Robinson agreed. “Older people are often widows or widowers, and they can be very isolated. EnhanceFitness gives them a chance to socialize. They develop a sense of community with the other participants, and they look out for each other,” she said.
EnhanceFitness gets most of its support from nominal licensing and class fees. In 2004, the National Council on Aging selected the program as a Best Practice in Health Promotion, and in 2006 the International Council on Active Aging recognized Senior Services’ Project Enhance, which includes EnhanceFitness, as one of North America’s six most innovative active aging programs.
The Health Promotion Research Center, located in the School of Public Health Department of Health Services, is one of 33 Prevention Research Centers funded by the Centers for Disease Control and Prevention. For more than 20 years, HPRC has worked closely with community partners to answer the vexing question of how to encourage organizations to adopt and maintain programs for the aging diverse Americans who can benefit from them the most.
“Research can prove that programs work, but too often the programs never make it from the research world to the real world,” said Dr. Jeffrey R. Harris, HPRC director and UW professor of Health Services. “At HPRC, we study how to get effective programs into use. It’s exciting to me, because we can make a difference in the lives of people like Ernestine Robinson and her EnhanceFitness participants.”
In addition to EnhanceFitness, HPRC’s research-based health promotion programs include EnhanceWellness, a multi-component health promotion intervention for older adults; PEARLS, a depression management program for physically impaired, socially isolated older adults; and the American Cancer Society’s Workplace Solutions, which helps employers adopt evidence-based practices that improve employee health behaviors.

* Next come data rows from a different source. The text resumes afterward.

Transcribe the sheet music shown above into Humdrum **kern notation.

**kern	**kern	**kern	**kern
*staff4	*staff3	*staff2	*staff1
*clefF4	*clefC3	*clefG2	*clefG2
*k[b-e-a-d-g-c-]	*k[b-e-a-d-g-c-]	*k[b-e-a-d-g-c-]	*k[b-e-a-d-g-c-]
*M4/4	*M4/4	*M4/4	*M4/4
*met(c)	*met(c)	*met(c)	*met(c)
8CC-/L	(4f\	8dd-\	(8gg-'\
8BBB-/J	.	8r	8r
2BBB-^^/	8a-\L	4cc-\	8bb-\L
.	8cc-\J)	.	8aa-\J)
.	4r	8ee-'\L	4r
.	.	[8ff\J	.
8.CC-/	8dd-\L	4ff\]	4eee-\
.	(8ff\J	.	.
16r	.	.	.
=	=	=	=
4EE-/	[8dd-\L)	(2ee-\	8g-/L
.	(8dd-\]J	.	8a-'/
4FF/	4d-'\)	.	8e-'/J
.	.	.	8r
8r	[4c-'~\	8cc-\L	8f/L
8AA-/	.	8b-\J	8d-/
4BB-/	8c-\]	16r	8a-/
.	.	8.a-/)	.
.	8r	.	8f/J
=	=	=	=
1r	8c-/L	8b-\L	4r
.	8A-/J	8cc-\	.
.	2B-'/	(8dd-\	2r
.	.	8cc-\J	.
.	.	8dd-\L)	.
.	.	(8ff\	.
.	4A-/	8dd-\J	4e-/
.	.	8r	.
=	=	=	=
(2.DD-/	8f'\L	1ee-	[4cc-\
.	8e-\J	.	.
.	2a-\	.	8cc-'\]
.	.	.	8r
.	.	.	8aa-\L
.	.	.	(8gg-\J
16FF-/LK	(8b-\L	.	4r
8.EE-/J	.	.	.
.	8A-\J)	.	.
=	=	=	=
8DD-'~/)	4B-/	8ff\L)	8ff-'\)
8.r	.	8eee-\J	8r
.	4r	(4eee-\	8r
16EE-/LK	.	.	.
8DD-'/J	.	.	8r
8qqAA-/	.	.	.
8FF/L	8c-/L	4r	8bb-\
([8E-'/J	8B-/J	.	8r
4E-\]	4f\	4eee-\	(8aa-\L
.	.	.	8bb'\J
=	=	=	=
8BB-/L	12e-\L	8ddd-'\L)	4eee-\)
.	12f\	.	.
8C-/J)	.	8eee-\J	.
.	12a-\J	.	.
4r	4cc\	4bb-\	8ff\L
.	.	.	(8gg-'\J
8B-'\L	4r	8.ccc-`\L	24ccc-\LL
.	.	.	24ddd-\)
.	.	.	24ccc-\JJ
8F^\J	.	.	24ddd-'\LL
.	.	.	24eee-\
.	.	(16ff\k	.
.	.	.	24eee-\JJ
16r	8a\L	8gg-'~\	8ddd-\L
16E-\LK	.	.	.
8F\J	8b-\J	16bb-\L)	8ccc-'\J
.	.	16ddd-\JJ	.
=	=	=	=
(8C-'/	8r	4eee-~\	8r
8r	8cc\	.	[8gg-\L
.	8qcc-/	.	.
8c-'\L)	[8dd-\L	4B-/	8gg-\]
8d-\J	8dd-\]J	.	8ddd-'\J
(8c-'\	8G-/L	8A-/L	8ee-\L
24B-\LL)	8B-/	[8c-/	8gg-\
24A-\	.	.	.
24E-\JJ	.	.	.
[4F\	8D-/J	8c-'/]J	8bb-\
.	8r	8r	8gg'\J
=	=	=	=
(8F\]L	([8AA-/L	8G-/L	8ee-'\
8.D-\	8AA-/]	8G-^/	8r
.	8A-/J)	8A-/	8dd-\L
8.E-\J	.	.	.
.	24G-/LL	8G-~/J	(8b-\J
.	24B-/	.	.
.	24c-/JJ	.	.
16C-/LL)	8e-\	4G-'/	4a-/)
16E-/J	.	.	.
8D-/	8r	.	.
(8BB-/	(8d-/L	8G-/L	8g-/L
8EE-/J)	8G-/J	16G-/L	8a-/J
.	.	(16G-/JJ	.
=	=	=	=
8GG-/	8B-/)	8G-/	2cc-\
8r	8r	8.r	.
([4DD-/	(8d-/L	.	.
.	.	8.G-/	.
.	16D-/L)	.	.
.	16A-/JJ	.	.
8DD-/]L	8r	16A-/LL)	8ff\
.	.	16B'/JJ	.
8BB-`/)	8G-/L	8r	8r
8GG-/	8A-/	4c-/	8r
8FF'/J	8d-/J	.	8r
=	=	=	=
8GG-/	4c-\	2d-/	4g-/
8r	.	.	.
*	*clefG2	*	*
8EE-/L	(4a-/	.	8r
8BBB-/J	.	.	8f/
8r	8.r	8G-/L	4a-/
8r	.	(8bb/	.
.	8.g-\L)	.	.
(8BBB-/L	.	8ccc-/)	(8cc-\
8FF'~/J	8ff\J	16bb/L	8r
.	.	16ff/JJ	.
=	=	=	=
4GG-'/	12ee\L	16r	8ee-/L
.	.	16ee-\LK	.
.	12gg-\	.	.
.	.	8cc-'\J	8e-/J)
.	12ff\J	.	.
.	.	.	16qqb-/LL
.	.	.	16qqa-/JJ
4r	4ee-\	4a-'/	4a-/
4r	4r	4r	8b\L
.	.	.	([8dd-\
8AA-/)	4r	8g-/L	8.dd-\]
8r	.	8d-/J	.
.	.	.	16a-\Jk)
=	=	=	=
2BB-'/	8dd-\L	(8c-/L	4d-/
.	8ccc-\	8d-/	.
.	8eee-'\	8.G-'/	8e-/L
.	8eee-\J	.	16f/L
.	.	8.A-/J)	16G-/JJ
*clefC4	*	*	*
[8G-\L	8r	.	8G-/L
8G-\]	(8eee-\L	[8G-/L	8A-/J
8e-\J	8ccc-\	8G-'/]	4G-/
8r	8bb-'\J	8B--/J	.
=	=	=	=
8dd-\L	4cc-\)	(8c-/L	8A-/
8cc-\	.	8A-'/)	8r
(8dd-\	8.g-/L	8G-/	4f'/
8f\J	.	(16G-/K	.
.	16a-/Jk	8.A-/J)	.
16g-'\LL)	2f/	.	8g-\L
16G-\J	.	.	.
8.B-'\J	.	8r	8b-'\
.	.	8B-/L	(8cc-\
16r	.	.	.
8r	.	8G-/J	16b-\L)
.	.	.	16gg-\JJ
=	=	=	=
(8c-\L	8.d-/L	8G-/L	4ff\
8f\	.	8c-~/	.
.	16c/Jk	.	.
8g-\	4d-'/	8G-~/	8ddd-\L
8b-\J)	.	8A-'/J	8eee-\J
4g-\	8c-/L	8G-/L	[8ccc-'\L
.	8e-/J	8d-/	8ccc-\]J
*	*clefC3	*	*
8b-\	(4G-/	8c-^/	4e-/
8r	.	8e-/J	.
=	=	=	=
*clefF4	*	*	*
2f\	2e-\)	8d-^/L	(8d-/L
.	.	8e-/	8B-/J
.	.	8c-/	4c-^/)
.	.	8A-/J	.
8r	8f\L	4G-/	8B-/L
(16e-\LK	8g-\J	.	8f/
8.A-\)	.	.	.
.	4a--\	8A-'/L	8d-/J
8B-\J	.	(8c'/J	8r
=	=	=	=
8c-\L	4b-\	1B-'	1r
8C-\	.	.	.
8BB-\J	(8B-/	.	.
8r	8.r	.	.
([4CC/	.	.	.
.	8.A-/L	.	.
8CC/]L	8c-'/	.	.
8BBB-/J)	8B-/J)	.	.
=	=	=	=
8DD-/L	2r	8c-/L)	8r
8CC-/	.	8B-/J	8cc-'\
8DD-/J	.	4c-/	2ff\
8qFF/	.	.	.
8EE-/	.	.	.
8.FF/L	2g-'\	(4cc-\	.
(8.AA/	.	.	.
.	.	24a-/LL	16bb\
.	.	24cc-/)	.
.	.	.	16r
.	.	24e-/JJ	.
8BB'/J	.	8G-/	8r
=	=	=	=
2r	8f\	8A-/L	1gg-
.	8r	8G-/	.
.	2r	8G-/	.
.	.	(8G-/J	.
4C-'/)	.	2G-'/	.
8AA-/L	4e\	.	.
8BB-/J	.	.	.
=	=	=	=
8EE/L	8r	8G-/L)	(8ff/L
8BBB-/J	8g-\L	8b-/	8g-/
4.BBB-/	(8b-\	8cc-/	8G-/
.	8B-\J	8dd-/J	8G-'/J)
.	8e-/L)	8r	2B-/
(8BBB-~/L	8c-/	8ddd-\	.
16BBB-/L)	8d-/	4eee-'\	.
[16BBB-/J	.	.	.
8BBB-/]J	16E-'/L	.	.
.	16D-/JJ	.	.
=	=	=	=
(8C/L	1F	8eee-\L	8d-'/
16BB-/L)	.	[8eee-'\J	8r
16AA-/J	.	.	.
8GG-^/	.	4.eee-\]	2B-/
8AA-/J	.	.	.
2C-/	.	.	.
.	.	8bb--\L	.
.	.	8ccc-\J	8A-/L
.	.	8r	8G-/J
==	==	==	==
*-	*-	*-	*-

Robinson can affirm the value health aging research has added to her and her students’ lives. “I think I’m blessed to be this age and fairly healthy,” she said. “Seventy-one is just a number; age really depends on how you feel. EnhanceFitness keeps you motivated and healthy and strong, which are the things you need to live a long, independent life.”
As for HPRC’s investigators, they’re glad be able to demonstrate just how important university research is in helping older adults stay fit and healthy.